Despite his best efforts, this seems patronising and disparaging to people of faith and it is the sort of attitude which our new 'study book' at Wychwood Circle aims to take on. Faith can be both intelligent and meaningful, maybe all the more so when its practitioners are neither pious nor over-intellectual.
On December 1st local members of Wychwood Circle will meet at Wychwood library to discuss the first three chapters of Francis Spufford's recent book, Unapologetic. Theo Hobson in the TLS reviewed it thus:
The point ... is to show those on the fence that belief need not mean the abandonment of intelligence, wit, emotional honesty. In this, Francis Spufford succeeds to an exceptional degree.And Metro's reviewer described Spufford as 'an honest, modern religious voice to engage fellow Christians and detractors alike'.
Spufford was Sunday Times Young Writer of the Year in 1997 and is better known for literary anthologies and a collection of essays about the history of technology. In 2007 he was elected a Fellow of the Royal Society of Literature. Here he takes up the theme of church-going in the 21st century in a fresh, not to say brash, way and he is not afraid to sound journalistic and to use four-letter words to make his point.
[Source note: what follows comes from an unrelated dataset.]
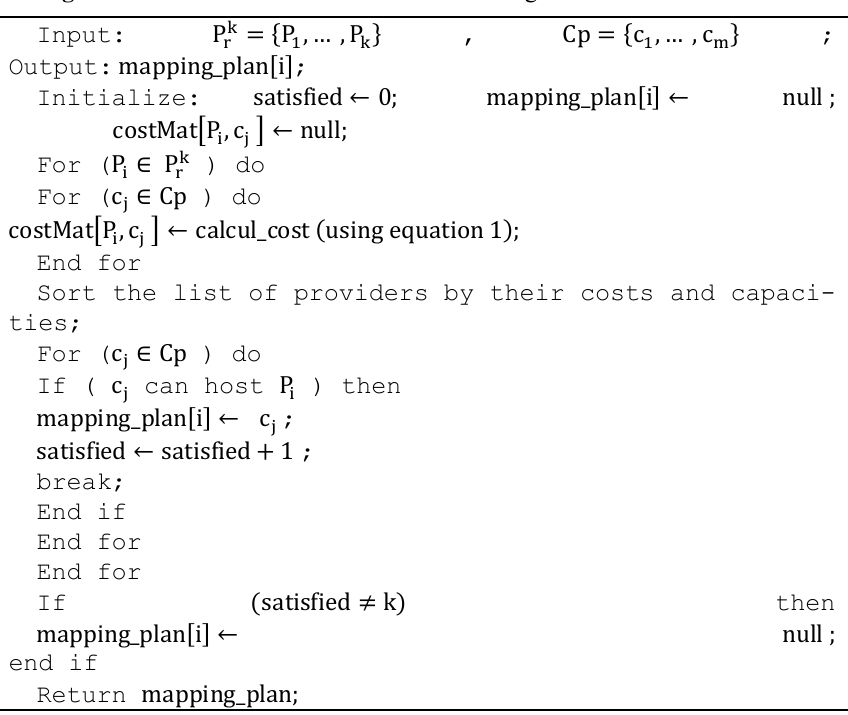
Algorithm 2: Cost-Aware Provider Selection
In his first chapter he takes issue with the famous - if short-lived - London bus slogan, 'There's probably no God. Now stop worrying and enjoy your life'. He also inverts the normal perception that belief is mysterious, peculiar, or delusional:
In my experience it's belief that involves the most uncompromising attention to the nature of things... It's belief which demands that you dispense with illusion after illusion, while contemporary common sense requires continual, fluffy pretending.He then promises to mount a defence of the emotions involved in religious belief, often seen nowadays as 'alien, freakish, sad, embarrassing, humiliating, embarrassing, immature, pathetic'. He will not be setting out what Christians believe in, nor a defence of Christian ideas, he says, but 'a defence of Christian emotions - of their intelligibility, of their grown-up dignity'.
Sunday, December 1st, 7 - 9 pm at Wychwood Library: a discussion based on the opening 3 chapters of Francis Spufford's book Unapologetic. Anyone is free to join us.